At my age of 71, I feel I have found a peace in my work that I never knew to be possible. The good thing is that you don't need to wait five decades or until you are my age. If you will just believe that it is there for you and that you can make decisions to establish it now or soon, you are 98% there. I do find it a little disrespectful when a 23-year-old scoffs in my face and makes a retort saying, "They've invented routers for that!" What's worse though, is when a 50-year-old says it. I don't altogether care that much, but I do know that if they gave me a day or two with them that I could change their minds. Having lived where they live, I can say that the peace I find now is second to none. It respects all ages providing you seek change and try the possibilities. Being inured to the dangers of a machine is the most dangerous stage in any machinist's life. That kind of confidence gives me the shivers. It is never spoken of by sales personnel. I wonder why?

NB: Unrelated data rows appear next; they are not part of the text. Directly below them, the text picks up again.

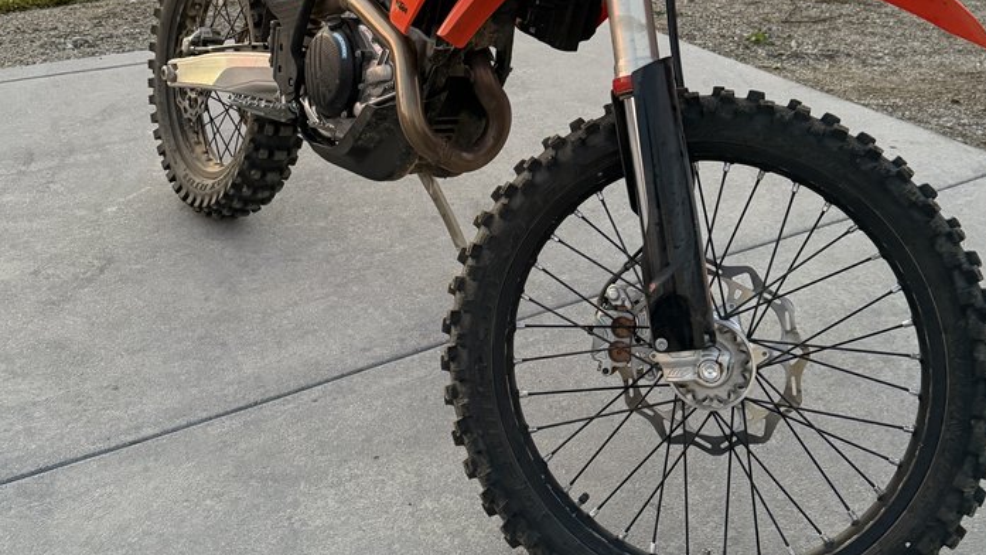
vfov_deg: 28.8
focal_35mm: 40
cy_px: 86
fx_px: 1046
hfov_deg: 50.5
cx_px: 487
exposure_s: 1/60
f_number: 1.78
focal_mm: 6.76
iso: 500
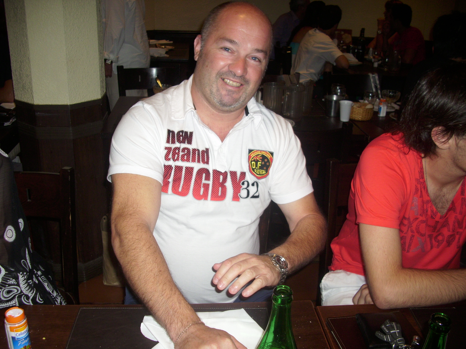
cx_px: 233
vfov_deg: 45.4
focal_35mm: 31
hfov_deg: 58.4
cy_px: 174
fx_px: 417
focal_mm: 6.2
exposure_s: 1/60
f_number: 2.8
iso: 50
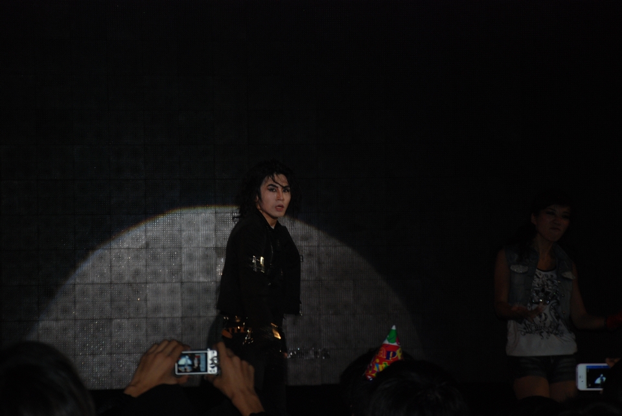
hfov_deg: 15.2
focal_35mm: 135
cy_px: 208
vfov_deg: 10.2
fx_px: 2335
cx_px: 311
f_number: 5.6
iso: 400
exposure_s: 1/60
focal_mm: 90
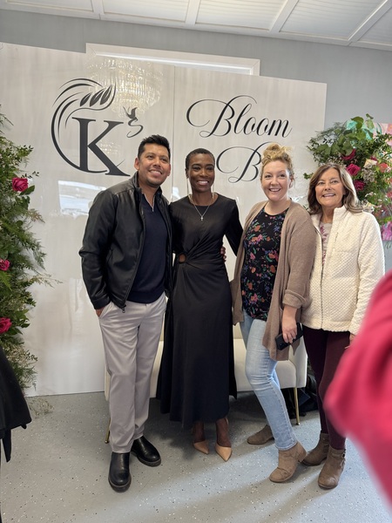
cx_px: 196
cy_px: 262
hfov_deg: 56.8
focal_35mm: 24
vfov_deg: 71.6
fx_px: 362
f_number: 1.78
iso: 125
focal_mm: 6.76
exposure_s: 1/60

In reality, though, I have found peace in working the way I do. Know this too though, after years, decades, of using machines, I am at peace with both them and with hand tools. I simply choose to no longer own them. That said, for ripping down 10,000 linear feet of fencing I might consider using a small and portable tablesaw in my back yard. In my workshop, this is very different. What I don't really care for is the noise, loss of workspace, extreme dustiness, inherent danger and then the dependency that comes in tandem with all machine work. For the vast majority of woodworkers who follow me today, machines might well be out of the question anyway. Wealthier nations make many assumptions and the main one is that anyone can, well, just go buy one; that everyone has a half-acre garden and a four-car garage too. Cost, space-guzzling footprints, housing, economics and availability are really the key factors. Does that mean that this is the reason I generally avoid having machines? Well, no, not at all. But I do understand that it is all too easy to misunderstand m. For the majority, they are simply unnecessary, and when they discover that they too can actually own the skills I have for themselves, they just want to become skillful with their hands like me and go for it. I think I can say that the majority do, anyway.